Match Your Opponent's Speed

When you are in a 1 on 1 defensive skate backwards up the ice towards your end, you want to match the other guy’s speed as much as possible. You don’t want to be caught flat-footed with a deke and cause a break away. You also don’t want to go too fast and have a lot of space between and the rushing forward with the puck. About three stick lengths should do it, at least until you get to your blue line, as you can check out in our “Rink Markings” video. It’s all about…

Gap Control

This isn’t the gap control you need when you get your front teeth knocked out by a slap shot. This is where you control the space between you and the oncoming player. If they go left, you mirror them, and same if they go right. You can only do this effectively if you have a two or three stick distance with them. If you can smell their breath, you are too close, or they need dental work. If you are too far, they have too many opportunities to sidestep you and leave you dangled. When you cross your blue line, cut the distance between you down, and go for a nice poke check to knock the puck free. Make sure you don’t over commit to the poke check, or the opposing rushing player can dipsy doodle around you and streak to the net.

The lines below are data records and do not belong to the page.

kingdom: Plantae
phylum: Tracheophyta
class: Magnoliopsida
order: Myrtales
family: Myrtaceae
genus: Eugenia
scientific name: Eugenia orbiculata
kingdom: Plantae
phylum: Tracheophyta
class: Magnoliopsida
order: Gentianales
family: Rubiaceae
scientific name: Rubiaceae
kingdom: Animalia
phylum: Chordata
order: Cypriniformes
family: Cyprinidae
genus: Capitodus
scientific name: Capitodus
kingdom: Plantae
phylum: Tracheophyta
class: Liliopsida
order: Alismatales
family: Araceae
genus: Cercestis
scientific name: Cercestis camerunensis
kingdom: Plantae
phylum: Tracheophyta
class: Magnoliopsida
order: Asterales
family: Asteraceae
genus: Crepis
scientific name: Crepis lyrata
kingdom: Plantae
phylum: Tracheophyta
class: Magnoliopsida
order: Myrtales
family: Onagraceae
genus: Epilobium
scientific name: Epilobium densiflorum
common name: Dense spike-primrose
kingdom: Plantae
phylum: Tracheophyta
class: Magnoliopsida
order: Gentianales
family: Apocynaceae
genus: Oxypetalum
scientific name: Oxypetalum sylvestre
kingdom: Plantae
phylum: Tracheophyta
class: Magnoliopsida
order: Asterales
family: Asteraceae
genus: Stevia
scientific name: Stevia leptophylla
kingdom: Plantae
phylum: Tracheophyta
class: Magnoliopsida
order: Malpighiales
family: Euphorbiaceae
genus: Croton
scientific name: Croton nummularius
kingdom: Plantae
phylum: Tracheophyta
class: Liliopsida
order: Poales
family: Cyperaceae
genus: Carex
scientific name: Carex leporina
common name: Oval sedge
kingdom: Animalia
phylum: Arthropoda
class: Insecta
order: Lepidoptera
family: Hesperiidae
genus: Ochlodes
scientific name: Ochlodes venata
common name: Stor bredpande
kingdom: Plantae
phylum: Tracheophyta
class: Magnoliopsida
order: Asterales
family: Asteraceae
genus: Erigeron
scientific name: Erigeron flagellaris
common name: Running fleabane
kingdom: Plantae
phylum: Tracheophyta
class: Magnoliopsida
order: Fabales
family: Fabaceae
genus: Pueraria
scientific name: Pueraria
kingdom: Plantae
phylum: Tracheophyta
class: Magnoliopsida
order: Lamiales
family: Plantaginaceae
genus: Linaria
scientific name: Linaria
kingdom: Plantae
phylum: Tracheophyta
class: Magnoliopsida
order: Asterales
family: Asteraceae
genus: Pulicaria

Just don’t let them get a sniper between the hash marks and go five hold on your netminder. The as you get over the blue line and the faceoff circle, push your opponent towards the boards, and introduce them to the advertising along the boards. A good defense starts with a strong offense they say. It also entails being able to control your opponent so you leave them little chance but to carry the puck into the boards or the corners. There, you and your team mates can nudge them off the puck, and carry the puck back into their end, and behind their goalie, where it belongs.